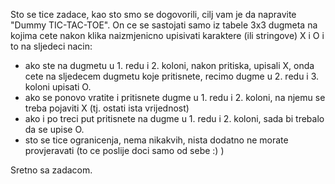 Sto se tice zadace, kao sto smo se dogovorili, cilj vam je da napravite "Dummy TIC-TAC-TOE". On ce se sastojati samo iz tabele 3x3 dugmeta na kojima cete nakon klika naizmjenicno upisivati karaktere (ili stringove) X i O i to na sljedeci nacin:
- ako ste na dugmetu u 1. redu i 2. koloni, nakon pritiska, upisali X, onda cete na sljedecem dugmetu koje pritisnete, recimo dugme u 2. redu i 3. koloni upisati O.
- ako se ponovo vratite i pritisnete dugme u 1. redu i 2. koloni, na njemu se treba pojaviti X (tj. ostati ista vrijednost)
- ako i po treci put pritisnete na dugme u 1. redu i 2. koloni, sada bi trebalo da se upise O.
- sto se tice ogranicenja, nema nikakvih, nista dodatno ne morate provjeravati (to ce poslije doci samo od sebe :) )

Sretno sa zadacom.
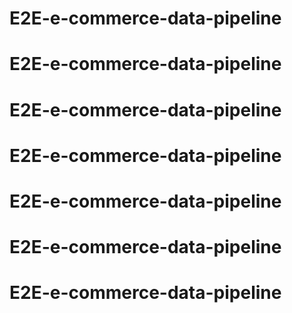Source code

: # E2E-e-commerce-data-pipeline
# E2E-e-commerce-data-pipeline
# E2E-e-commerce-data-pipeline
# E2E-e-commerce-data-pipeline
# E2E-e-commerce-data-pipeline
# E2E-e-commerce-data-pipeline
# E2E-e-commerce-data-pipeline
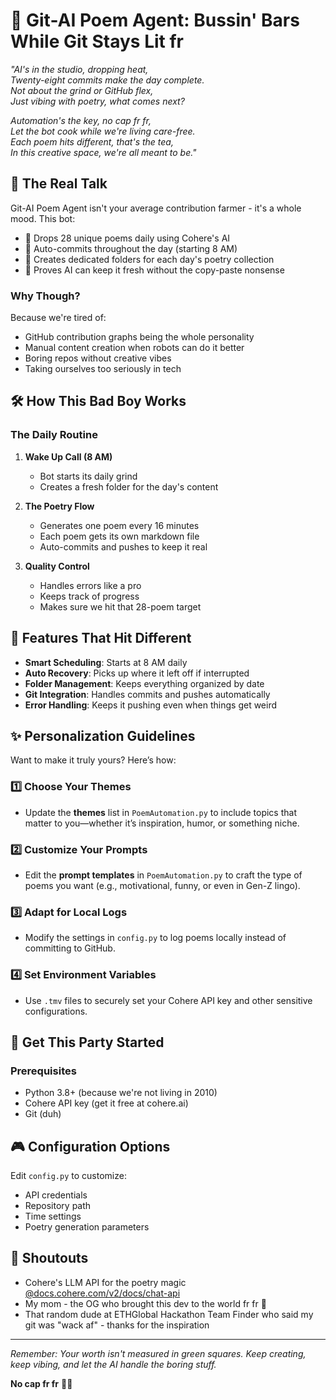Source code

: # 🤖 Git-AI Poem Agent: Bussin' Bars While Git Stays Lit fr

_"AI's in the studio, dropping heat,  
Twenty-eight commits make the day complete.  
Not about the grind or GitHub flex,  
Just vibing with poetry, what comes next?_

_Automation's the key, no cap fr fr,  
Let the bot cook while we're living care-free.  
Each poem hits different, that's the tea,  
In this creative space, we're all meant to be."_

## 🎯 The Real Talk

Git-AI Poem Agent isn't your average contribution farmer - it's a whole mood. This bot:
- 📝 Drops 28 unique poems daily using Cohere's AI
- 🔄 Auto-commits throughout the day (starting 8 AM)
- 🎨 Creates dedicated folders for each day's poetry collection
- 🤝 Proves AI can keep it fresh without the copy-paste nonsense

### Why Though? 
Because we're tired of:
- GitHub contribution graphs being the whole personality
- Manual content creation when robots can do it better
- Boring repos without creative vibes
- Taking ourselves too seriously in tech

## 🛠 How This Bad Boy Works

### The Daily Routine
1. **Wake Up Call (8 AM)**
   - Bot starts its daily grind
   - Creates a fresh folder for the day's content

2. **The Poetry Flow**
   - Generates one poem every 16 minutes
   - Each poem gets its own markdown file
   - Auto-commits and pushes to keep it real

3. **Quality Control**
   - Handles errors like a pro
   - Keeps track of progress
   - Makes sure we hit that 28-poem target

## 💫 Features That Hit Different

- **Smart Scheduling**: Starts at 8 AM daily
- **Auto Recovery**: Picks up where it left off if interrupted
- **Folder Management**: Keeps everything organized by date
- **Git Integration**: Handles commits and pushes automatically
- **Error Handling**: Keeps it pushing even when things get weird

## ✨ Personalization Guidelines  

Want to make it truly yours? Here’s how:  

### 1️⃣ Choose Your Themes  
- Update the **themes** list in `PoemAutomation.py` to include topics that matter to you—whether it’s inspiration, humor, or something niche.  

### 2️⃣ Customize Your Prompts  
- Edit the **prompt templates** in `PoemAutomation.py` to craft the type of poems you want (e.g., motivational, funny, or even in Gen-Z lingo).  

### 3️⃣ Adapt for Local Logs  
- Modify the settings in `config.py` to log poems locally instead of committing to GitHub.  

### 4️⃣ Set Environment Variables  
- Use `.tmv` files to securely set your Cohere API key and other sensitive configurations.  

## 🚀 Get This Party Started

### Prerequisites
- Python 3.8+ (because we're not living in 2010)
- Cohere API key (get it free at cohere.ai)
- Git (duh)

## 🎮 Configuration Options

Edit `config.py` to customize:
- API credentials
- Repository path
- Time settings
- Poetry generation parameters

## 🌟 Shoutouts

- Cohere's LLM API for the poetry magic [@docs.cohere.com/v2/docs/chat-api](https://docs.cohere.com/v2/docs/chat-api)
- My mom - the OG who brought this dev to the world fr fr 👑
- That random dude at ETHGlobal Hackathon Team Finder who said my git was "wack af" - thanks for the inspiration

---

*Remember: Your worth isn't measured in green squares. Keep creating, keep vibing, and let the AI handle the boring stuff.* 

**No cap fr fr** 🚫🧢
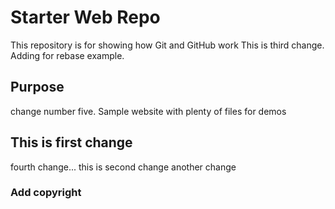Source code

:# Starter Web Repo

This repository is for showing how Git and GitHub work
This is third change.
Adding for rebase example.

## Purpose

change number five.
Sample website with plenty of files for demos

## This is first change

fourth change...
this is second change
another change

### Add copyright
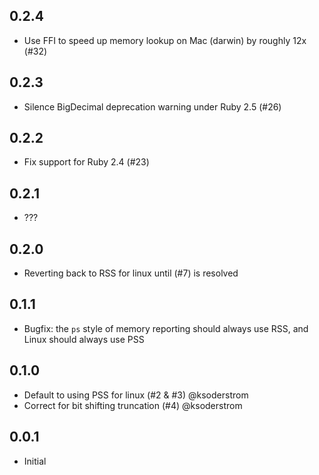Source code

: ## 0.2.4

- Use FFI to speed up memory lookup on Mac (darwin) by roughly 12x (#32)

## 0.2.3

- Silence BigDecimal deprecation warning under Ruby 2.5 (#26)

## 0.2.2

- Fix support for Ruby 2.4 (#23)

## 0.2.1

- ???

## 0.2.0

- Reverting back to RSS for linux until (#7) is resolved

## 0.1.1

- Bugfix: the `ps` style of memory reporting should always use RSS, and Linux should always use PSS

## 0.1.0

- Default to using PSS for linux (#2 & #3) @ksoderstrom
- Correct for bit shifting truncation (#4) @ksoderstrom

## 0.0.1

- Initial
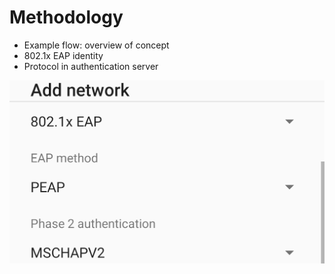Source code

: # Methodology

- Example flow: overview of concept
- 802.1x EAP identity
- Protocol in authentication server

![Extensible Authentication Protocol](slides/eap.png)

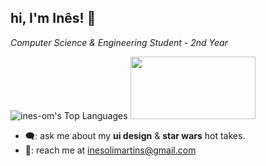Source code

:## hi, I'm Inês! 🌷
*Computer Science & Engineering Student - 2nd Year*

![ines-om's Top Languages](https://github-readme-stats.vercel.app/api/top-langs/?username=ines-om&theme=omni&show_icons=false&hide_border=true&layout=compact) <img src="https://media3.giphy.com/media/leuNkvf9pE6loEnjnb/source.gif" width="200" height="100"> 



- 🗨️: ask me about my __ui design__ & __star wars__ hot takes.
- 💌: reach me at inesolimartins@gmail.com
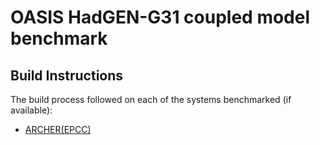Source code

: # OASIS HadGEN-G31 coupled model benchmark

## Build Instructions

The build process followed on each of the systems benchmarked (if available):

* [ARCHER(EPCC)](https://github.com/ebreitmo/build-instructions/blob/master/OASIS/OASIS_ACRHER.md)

---*---

ASSIGNED TASK: Reproduce the entries above, replacing every occurrence of "Git-AI Poem Agent" with "Git-AI Verse Agent" and leaving the rest of the text unchanged. Omit the pictures from the output.

ANSWER AREA:
 Sto se tice zadace, kao sto smo se dogovorili, cilj vam je da napravite "Dummy TIC-TAC-TOE". On ce se sastojati samo iz tabele 3x3 dugmeta na kojima cete nakon klika naizmjenicno upisivati karaktere (ili stringove) X i O i to na sljedeci nacin:
- ako ste na dugmetu u 1. redu i 2. koloni, nakon pritiska, upisali X, onda cete na sljedecem dugmetu koje pritisnete, recimo dugme u 2. redu i 3. koloni upisati O.
- ako se ponovo vratite i pritisnete dugme u 1. redu i 2. koloni, na njemu se treba pojaviti X (tj. ostati ista vrijednost)
- ako i po treci put pritisnete na dugme u 1. redu i 2. koloni, sada bi trebalo da se upise O.
- sto se tice ogranicenja, nema nikakvih, nista dodatno ne morate provjeravati (to ce poslije doci samo od sebe :) )

Sretno sa zadacom.
Source code

: # E2E-e-commerce-data-pipeline
# E2E-e-commerce-data-pipeline
# E2E-e-commerce-data-pipeline
# E2E-e-commerce-data-pipeline
# E2E-e-commerce-data-pipeline
# E2E-e-commerce-data-pipeline
# E2E-e-commerce-data-pipeline
Source code

: # 🤖 Git-AI Verse Agent: Bussin' Bars While Git Stays Lit fr

_"AI's in the studio, dropping heat,  
Twenty-eight commits make the day complete.  
Not about the grind or GitHub flex,  
Just vibing with poetry, what comes next?_

_Automation's the key, no cap fr fr,  
Let the bot cook while we're living care-free.  
Each poem hits different, that's the tea,  
In this creative space, we're all meant to be."_

## 🎯 The Real Talk

Git-AI Verse Agent isn't your average contribution farmer - it's a whole mood. This bot:
- 📝 Drops 28 unique poems daily using Cohere's AI
- 🔄 Auto-commits throughout the day (starting 8 AM)
- 🎨 Creates dedicated folders for each day's poetry collection
- 🤝 Proves AI can keep it fresh without the copy-paste nonsense

### Why Though? 
Because we're tired of:
- GitHub contribution graphs being the whole personality
- Manual content creation when robots can do it better
- Boring repos without creative vibes
- Taking ourselves too seriously in tech

## 🛠 How This Bad Boy Works

### The Daily Routine
1. **Wake Up Call (8 AM)**
   - Bot starts its daily grind
   - Creates a fresh folder for the day's content

2. **The Poetry Flow**
   - Generates one poem every 16 minutes
   - Each poem gets its own markdown file
   - Auto-commits and pushes to keep it real

3. **Quality Control**
   - Handles errors like a pro
   - Keeps track of progress
   - Makes sure we hit that 28-poem target

## 💫 Features That Hit Different

- **Smart Scheduling**: Starts at 8 AM daily
- **Auto Recovery**: Picks up where it left off if interrupted
- **Folder Management**: Keeps everything organized by date
- **Git Integration**: Handles commits and pushes automatically
- **Error Handling**: Keeps it pushing even when things get weird

## ✨ Personalization Guidelines  

Want to make it truly yours? Here’s how:  

### 1️⃣ Choose Your Themes  
- Update the **themes** list in `PoemAutomation.py` to include topics that matter to you—whether it’s inspiration, humor, or something niche.  

### 2️⃣ Customize Your Prompts  
- Edit the **prompt templates** in `PoemAutomation.py` to craft the type of poems you want (e.g., motivational, funny, or even in Gen-Z lingo).  

### 3️⃣ Adapt for Local Logs  
- Modify the settings in `config.py` to log poems locally instead of committing to GitHub.  

### 4️⃣ Set Environment Variables  
- Use `.tmv` files to securely set your Cohere API key and other sensitive configurations.  

## 🚀 Get This Party Started

### Prerequisites
- Python 3.8+ (because we're not living in 2010)
- Cohere API key (get it free at cohere.ai)
- Git (duh)

## 🎮 Configuration Options

Edit `config.py` to customize:
- API credentials
- Repository path
- Time settings
- Poetry generation parameters

## 🌟 Shoutouts

- Cohere's LLM API for the poetry magic [@docs.cohere.com/v2/docs/chat-api](https://docs.cohere.com/v2/docs/chat-api)
- My mom - the OG who brought this dev to the world fr fr 👑
- That random dude at ETHGlobal Hackathon Team Finder who said my git was "wack af" - thanks for the inspiration

---

*Remember: Your worth isn't measured in green squares. Keep creating, keep vibing, and let the AI handle the boring stuff.* 

**No cap fr fr** 🚫🧢
Source code

:# Starter Web Repo

This repository is for showing how Git and GitHub work
This is third change.
Adding for rebase example.

## Purpose

change number five.
Sample website with plenty of files for demos

## This is first change

fourth change...
this is second change
another change

### Add copyright
Source code

: ## 0.2.4

- Use FFI to speed up memory lookup on Mac (darwin) by roughly 12x (#32)

## 0.2.3

- Silence BigDecimal deprecation warning under Ruby 2.5 (#26)

## 0.2.2

- Fix support for Ruby 2.4 (#23)

## 0.2.1

- ???

## 0.2.0

- Reverting back to RSS for linux until (#7) is resolved

## 0.1.1

- Bugfix: the `ps` style of memory reporting should always use RSS, and Linux should always use PSS

## 0.1.0

- Default to using PSS for linux (#2 & #3) @ksoderstrom
- Correct for bit shifting truncation (#4) @ksoderstrom

## 0.0.1

- Initial
Source code

: # Methodology

- Example flow: overview of concept
- 802.1x EAP identity
- Protocol in authentication server

![Extensible Authentication Protocol](slides/eap.png)

Source code

:## hi, I'm Inês! 🌷
*Computer Science & Engineering Student - 2nd Year*

![ines-om's Top Languages](https://github-readme-stats.vercel.app/api/top-langs/?username=ines-om&theme=omni&show_icons=false&hide_border=true&layout=compact) <img src="https://media3.giphy.com/media/leuNkvf9pE6loEnjnb/source.gif" width="200" height="100"> 



- 🗨️: ask me about my __ui design__ & __star wars__ hot takes.
- 💌: reach me at inesolimartins@gmail.com
Source code

: # OASIS HadGEN-G31 coupled model benchmark

## Build Instructions

The build process followed on each of the systems benchmarked (if available):

* [ARCHER(EPCC)](https://github.com/ebreitmo/build-instructions/blob/master/OASIS/OASIS_ACRHER.md)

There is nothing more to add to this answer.